Required work
Rewrite the lines from the very first one through the line containing "15: (308, 249)", swapping "top-left" for "upper-left" and keeping everything else the same.

(Beginning of Dataset records)

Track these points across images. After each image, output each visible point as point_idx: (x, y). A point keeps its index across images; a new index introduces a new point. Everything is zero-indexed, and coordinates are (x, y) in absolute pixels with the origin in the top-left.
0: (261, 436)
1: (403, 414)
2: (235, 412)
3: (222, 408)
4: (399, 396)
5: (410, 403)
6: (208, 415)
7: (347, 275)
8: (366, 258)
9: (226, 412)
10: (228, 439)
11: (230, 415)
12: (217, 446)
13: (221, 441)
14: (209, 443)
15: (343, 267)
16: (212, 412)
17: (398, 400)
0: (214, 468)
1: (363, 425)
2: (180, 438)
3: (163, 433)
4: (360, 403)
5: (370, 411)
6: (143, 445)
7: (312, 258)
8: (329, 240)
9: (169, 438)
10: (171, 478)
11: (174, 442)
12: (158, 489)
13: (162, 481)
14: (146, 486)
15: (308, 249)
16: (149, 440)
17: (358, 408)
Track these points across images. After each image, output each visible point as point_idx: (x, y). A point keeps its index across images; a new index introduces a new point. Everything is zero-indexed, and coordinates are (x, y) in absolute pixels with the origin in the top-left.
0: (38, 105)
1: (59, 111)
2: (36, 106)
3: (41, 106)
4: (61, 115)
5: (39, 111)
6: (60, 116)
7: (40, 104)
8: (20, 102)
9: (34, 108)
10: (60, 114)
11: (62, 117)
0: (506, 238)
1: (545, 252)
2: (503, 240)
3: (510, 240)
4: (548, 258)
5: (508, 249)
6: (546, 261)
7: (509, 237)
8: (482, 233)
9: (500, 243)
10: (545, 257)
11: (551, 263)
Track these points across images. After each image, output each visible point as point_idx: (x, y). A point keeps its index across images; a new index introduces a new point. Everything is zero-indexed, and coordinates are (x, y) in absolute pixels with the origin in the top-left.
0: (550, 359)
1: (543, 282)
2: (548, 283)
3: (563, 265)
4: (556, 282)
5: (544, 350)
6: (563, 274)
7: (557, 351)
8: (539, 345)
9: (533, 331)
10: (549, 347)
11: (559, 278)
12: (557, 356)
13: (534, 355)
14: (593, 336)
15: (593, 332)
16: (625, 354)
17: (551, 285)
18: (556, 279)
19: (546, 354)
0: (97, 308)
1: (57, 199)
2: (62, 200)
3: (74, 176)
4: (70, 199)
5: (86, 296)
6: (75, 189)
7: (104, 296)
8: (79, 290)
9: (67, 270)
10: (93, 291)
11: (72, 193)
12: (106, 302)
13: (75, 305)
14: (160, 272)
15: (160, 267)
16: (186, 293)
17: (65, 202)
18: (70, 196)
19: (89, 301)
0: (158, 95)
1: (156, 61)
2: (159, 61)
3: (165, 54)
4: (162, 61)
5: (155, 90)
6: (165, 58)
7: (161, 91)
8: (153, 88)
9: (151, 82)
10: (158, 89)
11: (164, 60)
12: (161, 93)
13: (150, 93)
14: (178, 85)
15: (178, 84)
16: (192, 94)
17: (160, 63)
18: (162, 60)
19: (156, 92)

(End of Dataset records)

Response
Track these points across images. After each image, output each visible point as point_idx: (x, y). A point keeps its index across images; a new index introduces a new point. Everything is zero-indexed, and coordinates are (x, y) in absolute pixels with the origin in the upper-left.
0: (261, 436)
1: (403, 414)
2: (235, 412)
3: (222, 408)
4: (399, 396)
5: (410, 403)
6: (208, 415)
7: (347, 275)
8: (366, 258)
9: (226, 412)
10: (228, 439)
11: (230, 415)
12: (217, 446)
13: (221, 441)
14: (209, 443)
15: (343, 267)
16: (212, 412)
17: (398, 400)
0: (214, 468)
1: (363, 425)
2: (180, 438)
3: (163, 433)
4: (360, 403)
5: (370, 411)
6: (143, 445)
7: (312, 258)
8: (329, 240)
9: (169, 438)
10: (171, 478)
11: (174, 442)
12: (158, 489)
13: (162, 481)
14: (146, 486)
15: (308, 249)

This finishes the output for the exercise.